Vornado’s needless solution to its manufactured emptiness trades 2,200 rooms for no rooms at all. In New York City, 2024, that trade is not laughable or puzzling; it is unconscionable: Nobody is asking for new tennis courts; everyone is asking for new housing, and that is exactly what the Hotel Pennsylvania could have been.

As preservationists, we see New York’s built environment as an opportunity, not a hindrance. We strive to preserve structures not only for their historic, architectural or cultural significance, but also for their potential.

On the merits of significance, the Hotel Pennsylvania was certainly worth saving: built by the Pennsylvania Railroad to accompany the original Penn Station, the hotel made legible, at monumental scale, the ambition and majesty of long haul train travel. Made famous for its phone number, Pennsylvania 6-5000, which were both the title and lyrics of a popular song, the hotel had iconic status within American culture.

What makes the destruction of a building of this size, scale and significance so shameful in 2024 is that the demolition destroyed not only what the Hotel Pennsylvania once was, but also everything those 22 stories and 2,200 rooms could have been.
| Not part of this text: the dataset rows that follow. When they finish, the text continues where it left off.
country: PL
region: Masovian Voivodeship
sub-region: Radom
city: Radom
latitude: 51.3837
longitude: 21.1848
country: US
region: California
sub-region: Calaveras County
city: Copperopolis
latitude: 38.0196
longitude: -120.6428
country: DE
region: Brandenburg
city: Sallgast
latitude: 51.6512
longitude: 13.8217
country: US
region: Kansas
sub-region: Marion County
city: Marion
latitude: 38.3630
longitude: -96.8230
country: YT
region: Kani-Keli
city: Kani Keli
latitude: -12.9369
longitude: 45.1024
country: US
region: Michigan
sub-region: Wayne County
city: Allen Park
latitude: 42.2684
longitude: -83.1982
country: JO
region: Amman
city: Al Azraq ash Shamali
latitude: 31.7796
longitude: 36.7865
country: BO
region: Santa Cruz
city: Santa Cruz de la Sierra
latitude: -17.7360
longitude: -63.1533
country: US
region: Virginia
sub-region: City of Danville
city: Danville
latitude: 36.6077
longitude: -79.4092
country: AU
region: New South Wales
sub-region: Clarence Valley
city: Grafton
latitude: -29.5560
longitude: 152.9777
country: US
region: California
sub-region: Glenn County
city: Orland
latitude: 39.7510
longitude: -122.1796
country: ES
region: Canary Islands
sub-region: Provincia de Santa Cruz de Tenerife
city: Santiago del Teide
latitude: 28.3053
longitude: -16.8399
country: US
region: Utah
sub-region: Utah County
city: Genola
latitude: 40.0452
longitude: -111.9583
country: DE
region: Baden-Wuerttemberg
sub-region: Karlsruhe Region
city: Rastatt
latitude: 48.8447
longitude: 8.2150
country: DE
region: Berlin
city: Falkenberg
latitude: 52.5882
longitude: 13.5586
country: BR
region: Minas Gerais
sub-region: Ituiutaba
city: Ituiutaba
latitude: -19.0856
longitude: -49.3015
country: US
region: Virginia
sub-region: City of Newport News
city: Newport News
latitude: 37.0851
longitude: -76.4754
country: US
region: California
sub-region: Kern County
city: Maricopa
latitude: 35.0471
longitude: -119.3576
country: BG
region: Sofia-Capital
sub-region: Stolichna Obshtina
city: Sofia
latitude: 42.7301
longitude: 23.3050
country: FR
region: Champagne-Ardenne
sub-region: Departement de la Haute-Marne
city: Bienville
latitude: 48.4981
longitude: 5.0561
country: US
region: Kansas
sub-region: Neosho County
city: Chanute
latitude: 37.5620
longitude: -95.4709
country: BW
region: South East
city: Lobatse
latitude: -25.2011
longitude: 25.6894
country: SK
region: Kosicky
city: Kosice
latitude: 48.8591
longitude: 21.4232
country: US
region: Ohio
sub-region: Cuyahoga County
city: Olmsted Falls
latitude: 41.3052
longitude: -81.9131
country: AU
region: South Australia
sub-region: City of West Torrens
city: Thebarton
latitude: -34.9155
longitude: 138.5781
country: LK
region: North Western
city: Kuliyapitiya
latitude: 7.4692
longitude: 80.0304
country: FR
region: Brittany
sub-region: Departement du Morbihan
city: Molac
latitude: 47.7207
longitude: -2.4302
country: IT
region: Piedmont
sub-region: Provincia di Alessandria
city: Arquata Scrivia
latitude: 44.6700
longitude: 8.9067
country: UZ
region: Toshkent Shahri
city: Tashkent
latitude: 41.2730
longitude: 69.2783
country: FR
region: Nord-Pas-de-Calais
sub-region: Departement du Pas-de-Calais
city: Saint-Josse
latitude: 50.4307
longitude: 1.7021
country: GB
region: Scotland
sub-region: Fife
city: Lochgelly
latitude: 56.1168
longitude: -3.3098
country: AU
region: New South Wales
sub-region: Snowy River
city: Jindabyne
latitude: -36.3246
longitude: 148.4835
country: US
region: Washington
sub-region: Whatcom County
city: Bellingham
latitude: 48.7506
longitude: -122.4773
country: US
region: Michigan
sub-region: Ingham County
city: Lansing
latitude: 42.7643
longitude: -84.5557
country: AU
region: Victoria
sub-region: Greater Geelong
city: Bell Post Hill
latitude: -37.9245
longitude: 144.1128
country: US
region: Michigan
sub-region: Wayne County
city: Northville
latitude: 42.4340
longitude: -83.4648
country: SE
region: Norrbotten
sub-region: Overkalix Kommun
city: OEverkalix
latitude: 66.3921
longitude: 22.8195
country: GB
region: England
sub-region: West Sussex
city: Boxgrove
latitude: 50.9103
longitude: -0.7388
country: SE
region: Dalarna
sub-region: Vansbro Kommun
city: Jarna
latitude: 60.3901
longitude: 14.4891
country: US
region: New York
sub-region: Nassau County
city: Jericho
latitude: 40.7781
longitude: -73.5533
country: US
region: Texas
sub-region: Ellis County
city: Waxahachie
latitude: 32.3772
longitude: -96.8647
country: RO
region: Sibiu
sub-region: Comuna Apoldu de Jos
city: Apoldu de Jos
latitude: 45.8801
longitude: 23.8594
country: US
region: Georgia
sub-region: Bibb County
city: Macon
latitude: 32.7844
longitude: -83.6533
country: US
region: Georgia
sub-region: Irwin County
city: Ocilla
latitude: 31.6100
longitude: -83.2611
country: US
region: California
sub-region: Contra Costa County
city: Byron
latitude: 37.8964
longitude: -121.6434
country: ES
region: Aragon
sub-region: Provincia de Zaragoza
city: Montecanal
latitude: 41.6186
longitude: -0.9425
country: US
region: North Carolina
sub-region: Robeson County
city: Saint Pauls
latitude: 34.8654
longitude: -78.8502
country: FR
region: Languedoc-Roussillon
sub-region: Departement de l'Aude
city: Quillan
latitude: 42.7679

Adaptive reuse helps us to be conscious of history while building for the present and the future. Preserving the Hotel Pennsylvania confirms that the city once cared about mass transit, and contained structures that made the experience of travel both convenient and beautiful. In the midst of New York’s housing crisis, adapting the Hotel Pennsylvania into housing is to say about housing what the city once said about transit: that it matters. Creating housing in a building as beautiful and significant as the Hotel Pennsylvania is to say that New Yorkers are worthy of homes within our great monuments, our icons of civic pride. To take that space and erect tennis courts is nihilism. It is to say that nothing matters.

New York’s historic structures, ripe for reuse, are catalysts for the urban imagination, and tools in the fight for new housing, and environmentally sustainable development: the greenest buildings are the ones that are already standing; the easiest 2,200 units of housing to build are the ones that are already there.